Request: Quote every one of the following lines word for word, in the same order.

Exercise inputs:
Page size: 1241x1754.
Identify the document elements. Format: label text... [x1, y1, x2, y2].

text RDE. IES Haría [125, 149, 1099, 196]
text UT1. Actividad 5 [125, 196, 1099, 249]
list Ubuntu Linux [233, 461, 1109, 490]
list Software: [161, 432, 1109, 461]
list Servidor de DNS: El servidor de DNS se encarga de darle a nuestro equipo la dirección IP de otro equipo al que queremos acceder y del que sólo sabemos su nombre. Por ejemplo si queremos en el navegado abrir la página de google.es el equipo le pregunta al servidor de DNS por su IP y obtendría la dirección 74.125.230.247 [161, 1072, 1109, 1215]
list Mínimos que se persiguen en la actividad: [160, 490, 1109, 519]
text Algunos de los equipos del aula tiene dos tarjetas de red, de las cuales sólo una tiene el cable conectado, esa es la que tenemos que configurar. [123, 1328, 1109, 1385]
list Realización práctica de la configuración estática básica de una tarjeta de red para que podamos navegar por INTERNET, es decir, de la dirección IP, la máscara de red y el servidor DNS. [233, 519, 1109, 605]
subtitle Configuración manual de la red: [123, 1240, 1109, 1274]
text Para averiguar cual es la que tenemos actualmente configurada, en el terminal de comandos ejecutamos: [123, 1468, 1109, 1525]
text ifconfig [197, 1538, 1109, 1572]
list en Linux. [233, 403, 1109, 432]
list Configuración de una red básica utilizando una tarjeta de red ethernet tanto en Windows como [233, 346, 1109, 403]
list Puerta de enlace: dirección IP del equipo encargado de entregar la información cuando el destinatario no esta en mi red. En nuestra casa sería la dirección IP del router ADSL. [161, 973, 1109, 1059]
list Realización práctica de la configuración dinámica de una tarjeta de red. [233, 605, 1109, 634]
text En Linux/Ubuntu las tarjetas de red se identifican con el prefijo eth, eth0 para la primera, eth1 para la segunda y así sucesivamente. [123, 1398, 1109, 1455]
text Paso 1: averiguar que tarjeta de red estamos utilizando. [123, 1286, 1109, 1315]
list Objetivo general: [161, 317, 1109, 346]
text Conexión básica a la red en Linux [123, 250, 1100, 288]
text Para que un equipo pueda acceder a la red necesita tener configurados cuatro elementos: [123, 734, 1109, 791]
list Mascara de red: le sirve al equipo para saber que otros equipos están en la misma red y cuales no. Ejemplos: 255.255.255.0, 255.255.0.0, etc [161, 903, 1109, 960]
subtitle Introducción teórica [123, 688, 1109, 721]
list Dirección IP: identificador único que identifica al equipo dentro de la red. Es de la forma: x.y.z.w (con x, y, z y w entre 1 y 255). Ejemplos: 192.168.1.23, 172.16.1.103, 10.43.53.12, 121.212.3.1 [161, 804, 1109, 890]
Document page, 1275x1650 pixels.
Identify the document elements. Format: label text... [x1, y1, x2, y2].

Answer to the problem:
Page size: 1241x1754.
Identify the document elements. Format: label text... [x1, y1, x2, y2].

text RDE. IES Haría [125, 149, 1099, 196]
text UT1. Actividad 5 [125, 196, 1099, 249]
list Ubuntu Linux [233, 461, 1109, 490]
list Software: [161, 432, 1109, 461]
list Servidor de DNS: El servidor de DNS se encarga de darle a nuestro equipo la dirección IP de otro equipo al que queremos acceder y del que sólo sabemos su nombre. Por ejemplo si queremos en el navegado abrir la página de google.es el equipo le pregunta al servidor de DNS por su IP y obtendría la dirección 74.125.230.247 [161, 1072, 1109, 1215]
list Mínimos que se persiguen en la actividad: [160, 490, 1109, 519]
text Algunos de los equipos del aula tiene dos tarjetas de red, de las cuales sólo una tiene el cable conectado, esa es la que tenemos que configurar. [123, 1328, 1109, 1385]
list Realización práctica de la configuración estática básica de una tarjeta de red para que podamos navegar por INTERNET, es decir, de la dirección IP, la máscara de red y el servidor DNS. [233, 519, 1109, 605]
subtitle Configuración manual de la red: [123, 1240, 1109, 1274]
text Para averiguar cual es la que tenemos actualmente configurada, en el terminal de comandos ejecutamos: [123, 1468, 1109, 1525]
text ifconfig [197, 1538, 1109, 1572]
list en Linux. [233, 403, 1109, 432]
list Configuración de una red básica utilizando una tarjeta de red ethernet tanto en Windows como [233, 346, 1109, 403]
list Puerta de enlace: dirección IP del equipo encargado de entregar la información cuando el destinatario no esta en mi red. En nuestra casa sería la dirección IP del router ADSL. [161, 973, 1109, 1059]
list Realización práctica de la configuración dinámica de una tarjeta de red. [233, 605, 1109, 634]
text En Linux/Ubuntu las tarjetas de red se identifican con el prefijo eth, eth0 para la primera, eth1 para la segunda y así sucesivamente. [123, 1398, 1109, 1455]
text Paso 1: averiguar que tarjeta de red estamos utilizando. [123, 1286, 1109, 1315]
list Objetivo general: [161, 317, 1109, 346]
text Conexión básica a la red en Linux [123, 250, 1100, 288]
text Para que un equipo pueda acceder a la red necesita tener configurados cuatro elementos: [123, 734, 1109, 791]
list Mascara de red: le sirve al equipo para saber que otros equipos están en la misma red y cuales no. Ejemplos: 255.255.255.0, 255.255.0.0, etc [161, 903, 1109, 960]
subtitle Introducción teórica [123, 688, 1109, 721]
list Dirección IP: identificador único que identifica al equipo dentro de la red. Es de la forma: x.y.z.w (con x, y, z y w entre 1 y 255). Ejemplos: 192.168.1.23, 172.16.1.103, 10.43.53.12, 121.212.3.1 [161, 804, 1109, 890]
Document page, 1275x1650 pixels.
Identify the document elements. Format: label text... [x1, y1, x2, y2].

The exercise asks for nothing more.